Caixeiros-viajantes
Sou do tempo dos caixeiros-viajantes,
esses vendedores ambulantes (rima e é verdade) que, vindos do Continente,
aportavam aos Açores a bordo dos navios “Carvalho Araújo” e “Lima” e, mais
tarde, no “Funchal” e “Angra do Heroísmo”. Desembarcavam, divertidos e
despachados, com uma mala em cada mão. Privei de perto com um deles nos inícios
dos anos 70 do século passado: o Cacilhas.
Os caixeiros-viajantes,
percorrendo o arquipélago a promover e a vender os seus produtos (produzidos
“lá fora”), faziam-se sempre acompanhar de vistosos mostruários onde expunham,
sobretudo, peças de vestuário, fazendas e calçado… Outros, menos reputados,
vendiam pentes, lâminas, baralhos de cartas, porta-chaves, corta-unhas,
esferográficas, isqueiros, canivetes, e até pomadas e mezinhas para todas as
doenças…
Estou a vê-los de loja em loja, de rua em rua, de praça em praça, cordiais e bem-falantes, sempre impecavelmente vestidos em fatos janotas.
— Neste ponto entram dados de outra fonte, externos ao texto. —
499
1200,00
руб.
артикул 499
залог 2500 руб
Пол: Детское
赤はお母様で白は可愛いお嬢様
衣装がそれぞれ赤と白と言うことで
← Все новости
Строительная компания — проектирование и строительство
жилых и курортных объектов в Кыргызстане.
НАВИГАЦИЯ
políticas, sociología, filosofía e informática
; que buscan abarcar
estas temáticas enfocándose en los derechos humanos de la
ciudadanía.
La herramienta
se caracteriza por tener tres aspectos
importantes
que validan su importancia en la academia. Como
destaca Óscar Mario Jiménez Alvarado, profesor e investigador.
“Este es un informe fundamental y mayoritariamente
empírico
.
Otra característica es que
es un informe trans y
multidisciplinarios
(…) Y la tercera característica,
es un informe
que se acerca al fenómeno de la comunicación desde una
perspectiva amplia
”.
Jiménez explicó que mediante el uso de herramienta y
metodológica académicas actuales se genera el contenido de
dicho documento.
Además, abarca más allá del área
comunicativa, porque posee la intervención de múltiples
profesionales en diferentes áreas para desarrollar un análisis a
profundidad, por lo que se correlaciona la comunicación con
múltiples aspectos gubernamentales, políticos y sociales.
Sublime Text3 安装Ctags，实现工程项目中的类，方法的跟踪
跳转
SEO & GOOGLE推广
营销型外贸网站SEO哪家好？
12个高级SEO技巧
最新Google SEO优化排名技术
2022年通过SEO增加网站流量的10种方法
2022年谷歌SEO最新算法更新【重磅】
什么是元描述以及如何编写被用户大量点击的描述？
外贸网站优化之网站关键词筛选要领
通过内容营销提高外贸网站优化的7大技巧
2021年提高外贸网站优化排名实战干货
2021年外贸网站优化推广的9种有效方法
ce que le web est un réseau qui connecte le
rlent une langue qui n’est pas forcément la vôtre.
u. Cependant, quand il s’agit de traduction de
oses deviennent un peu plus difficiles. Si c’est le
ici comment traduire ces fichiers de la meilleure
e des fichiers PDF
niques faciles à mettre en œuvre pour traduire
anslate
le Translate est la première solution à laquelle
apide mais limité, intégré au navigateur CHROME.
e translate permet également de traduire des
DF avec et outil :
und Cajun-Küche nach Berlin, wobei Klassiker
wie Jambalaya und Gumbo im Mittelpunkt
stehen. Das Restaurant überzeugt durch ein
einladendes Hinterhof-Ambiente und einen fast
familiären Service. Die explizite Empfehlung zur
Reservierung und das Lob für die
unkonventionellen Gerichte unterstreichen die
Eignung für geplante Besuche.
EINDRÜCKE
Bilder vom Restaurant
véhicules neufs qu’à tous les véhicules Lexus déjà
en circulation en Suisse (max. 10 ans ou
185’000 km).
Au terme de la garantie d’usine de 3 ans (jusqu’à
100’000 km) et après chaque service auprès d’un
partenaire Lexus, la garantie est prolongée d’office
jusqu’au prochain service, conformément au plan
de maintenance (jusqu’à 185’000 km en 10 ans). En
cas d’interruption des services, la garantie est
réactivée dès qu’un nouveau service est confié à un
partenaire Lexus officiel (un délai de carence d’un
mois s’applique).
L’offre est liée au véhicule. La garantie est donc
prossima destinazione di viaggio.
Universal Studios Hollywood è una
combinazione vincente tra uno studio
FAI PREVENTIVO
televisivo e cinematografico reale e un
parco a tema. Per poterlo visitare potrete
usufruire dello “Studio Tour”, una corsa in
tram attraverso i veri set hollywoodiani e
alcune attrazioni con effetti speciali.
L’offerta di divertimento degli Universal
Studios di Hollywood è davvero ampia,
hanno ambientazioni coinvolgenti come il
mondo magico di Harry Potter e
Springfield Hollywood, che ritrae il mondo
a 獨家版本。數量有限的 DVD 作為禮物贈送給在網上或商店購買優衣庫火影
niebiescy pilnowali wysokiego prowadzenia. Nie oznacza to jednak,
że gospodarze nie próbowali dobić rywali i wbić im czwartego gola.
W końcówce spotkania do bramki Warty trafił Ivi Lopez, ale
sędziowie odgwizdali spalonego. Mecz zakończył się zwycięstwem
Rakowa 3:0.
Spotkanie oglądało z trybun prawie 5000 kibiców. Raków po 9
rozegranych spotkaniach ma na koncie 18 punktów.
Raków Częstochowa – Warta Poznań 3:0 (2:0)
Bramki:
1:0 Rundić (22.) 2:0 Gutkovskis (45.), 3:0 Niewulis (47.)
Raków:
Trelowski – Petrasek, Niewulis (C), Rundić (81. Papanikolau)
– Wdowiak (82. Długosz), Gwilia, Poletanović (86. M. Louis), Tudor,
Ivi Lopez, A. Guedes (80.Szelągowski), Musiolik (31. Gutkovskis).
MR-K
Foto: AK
Muitos comerciantes locais com eles estabeleceram duradoiros laços comerciais e de amizade. Outros nem por isso, pois desconfiavam da lábia desses “continentais cheios de mania” … Os mais informados e politizados mantinham-se de pé atrás, caso o caixeiro-viajante permanecesse mais tempo na ilha: ele bem que poderia ser agente da PIDE… E, naquele tempo, todo o cuidado era pouco e as paredes tinham ouvidos...
Havia um faialense que não gostava
nada de caixeiros-viajantes, com os quais alimentava uma relação de atrito
permanente. Era o João do Talho, figura
castiça e popular, ex-talhante e proprietário, na Horta, de uma “casa de pasto”
que preparava e servia o apreciadíssimo “bife à João do Talho”, cujo segredo,
sabe-se hoje, residia na maneira de preparar a carne, que ficava de
vinha-d´alhos de um dia para o outro para atenrar.
Fazendo parte do imaginário
faialense, há um episódio (que em tempos encenei) em que são protagonistas João
do Talho e um caixeiro-viajante e que se conta da seguinte maneira:
CAIXEIRO VIAJANTE: O senhor é que é o João do Talho?
JOÃO DO TALHO (limpando as mãos no avental): Sim senhor,
para o servir.
CAIXEIRO VIAJANTE: Onde é que me posso sentar?
JOÃO DO TALHO: Numa cadeira.
(Acabrunhado, o cliente puxa
de uma cadeira e senta-se à mesa)
CAIXEIRO VIAJANTE: Venho jantar aqui ao seu famoso
restaurante, mas sabe, não posso comer nada que seja pesado. Tive uma viagem má
no “Carvalho Araújo” e só não vomitei as tripas porque não calhou. O que é que
me pode arranjar?
JOÃO DO TALHO: Bifes! É a minha especialidade!
CAIXEIRO VIAJANTE: Oh não! Bifes não! Nem vê-los! O que é
que tem mais?
JOÃO DO TALHO: Lombo de porco com feijão branco.
CAIXEIRO VIAJANTE: Oh não! Não há mais nada?
JOÃO DO TALHO: Há.
CAIXEIRO VIAJANTE: Então o quê? Peixe cozido?
JOÃO DO TALHO: Mão de vaca com feijão branco.
CAIXEIRO VIAJANTE: O quê? (a ficar desesperado) Mão de
vaca quando eu estou a pedir-lhe peixe? Arranje-me lá uma postinha de peixe
cozido, faz favor. Mas não ponha nem pingo de azeite, nem vinagre, nem batatas,
nem azeitonas, nem nada, está a perceber?
JOÃO DO TALHO: Estou a perceber perfeitamente.
Importa-se de vir aqui?
(O cliente levanta-se e vai
até à porta que dá para o exterior do restaurante)
JOÃO DO TALHO: Sabe o que é aquela casa grande ali em
cima?
CAIXEIRO VIAJANTE: Não.
JOÃO DO TALHO: É o Hospital. É lá que o vão tratar.
(João do Talho vira as
costas ao caixeiro-viajante e regressa à cozinha).
“Mudam-se os tempos, mudam-se as vontades” e
desapareceram da circulação os caixeiros-viajantes.
Igualmente
cordiais e bem-falantes, surgiram, também de fato e gravata, os delegados de
propaganda médica, fazendo marcação cerrada aos nossos clínicos e farmacêuticos.
Mas também esses (os delegados) já conheceram dias melhores. E a culpa só pode
ser das novas tecnologias da informação e da comunicação.